En la misma situación y en el mismo lapso de una década, ningún jugador en toda la NBA que haya tirado al menos cinco veces, con nombres como Kobe Bryant, Carmelo Anthony, Russell Westbrook o Kevin Durant entre ellos, tuvo el nivel de efectividad del bahiense. Podría decirse, sin miedo a la equivocación, que nadie maneja la última pelota de un partido mejor que Manu.

En ese universo paralelo de números que aunque no definan, mucho explican, y que en ocasiones como ésta sirven para poner en blanco sobre negro lo que realmente significa en la liga el mejor basquetbolista argentino de la historia, hay una estadística que determina cómo le va al equipo cuando determinado jugador está dentro de la cancha: el “+/-“.
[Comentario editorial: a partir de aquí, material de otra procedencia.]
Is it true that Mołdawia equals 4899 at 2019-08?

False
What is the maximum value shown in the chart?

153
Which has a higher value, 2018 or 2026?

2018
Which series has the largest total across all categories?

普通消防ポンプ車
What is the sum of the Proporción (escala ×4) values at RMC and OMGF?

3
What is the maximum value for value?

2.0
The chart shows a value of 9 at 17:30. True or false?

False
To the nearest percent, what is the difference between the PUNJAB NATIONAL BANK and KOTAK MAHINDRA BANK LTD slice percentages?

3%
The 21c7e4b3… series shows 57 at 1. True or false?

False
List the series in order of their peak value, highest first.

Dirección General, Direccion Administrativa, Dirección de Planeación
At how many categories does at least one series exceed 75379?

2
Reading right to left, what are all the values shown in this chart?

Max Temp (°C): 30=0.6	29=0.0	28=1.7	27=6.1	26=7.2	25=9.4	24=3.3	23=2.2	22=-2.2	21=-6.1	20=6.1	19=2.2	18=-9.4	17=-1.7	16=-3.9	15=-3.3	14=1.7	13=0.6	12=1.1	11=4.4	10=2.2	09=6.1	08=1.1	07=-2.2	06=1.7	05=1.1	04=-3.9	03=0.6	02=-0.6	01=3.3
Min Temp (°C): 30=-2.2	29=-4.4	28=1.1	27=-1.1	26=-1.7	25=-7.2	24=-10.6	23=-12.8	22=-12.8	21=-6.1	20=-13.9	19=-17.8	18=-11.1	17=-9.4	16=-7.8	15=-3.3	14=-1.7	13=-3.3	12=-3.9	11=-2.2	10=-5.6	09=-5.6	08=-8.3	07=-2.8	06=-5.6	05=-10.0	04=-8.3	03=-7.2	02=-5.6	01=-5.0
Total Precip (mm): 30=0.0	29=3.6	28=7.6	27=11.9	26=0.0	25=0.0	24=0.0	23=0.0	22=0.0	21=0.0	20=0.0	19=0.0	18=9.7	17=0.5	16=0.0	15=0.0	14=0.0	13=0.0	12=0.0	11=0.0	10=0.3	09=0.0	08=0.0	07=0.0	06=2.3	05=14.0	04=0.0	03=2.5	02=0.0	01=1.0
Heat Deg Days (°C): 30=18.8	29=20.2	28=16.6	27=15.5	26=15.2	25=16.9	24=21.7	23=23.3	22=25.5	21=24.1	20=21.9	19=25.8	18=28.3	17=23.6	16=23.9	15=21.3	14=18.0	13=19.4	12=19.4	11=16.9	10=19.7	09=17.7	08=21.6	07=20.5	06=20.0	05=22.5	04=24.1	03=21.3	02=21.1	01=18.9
Tomando en cuenta el mencionado tiempo clutch, a ningún equipo le va mejor en esta postemporada que a los Spurs cuando tienen a Ginóbili sobre el parqué (+6). Ampliando el abanico, el balance del argentino en la cancha durante los playoffs es de +983. Desde que juega en la NBA, el único tipo al que le va mejor en estas instancias es un tal LeBron James (+1.058).

Con 39 años, el “20” de los Spurs está en plena vigencia. Llegó en ese quinto partido contra Houston a los 1.200 juegos en la mejor liga del mundo (208 en playoffs). Es el único basquetbolista de semejante edad que, saliendo desde el banco, completó una planilla con al menos 10 puntos, 5 rebotes y 5 asistencias.

El show de los playoffs está reservado a los mejores del planeta y sólo otros cuatro, en las últimas tres décadas, llegaron con la edad de Ginóbili. Nombres que alguna huella dejaron en la NBA: Kareem Abdul-Jabbar, Karl Malone, John Stockton y Jason Kidd. En las últimas horas, el mundo del básquetbol se la pasó hablando de Manu. Nadie espera que llegue la última función.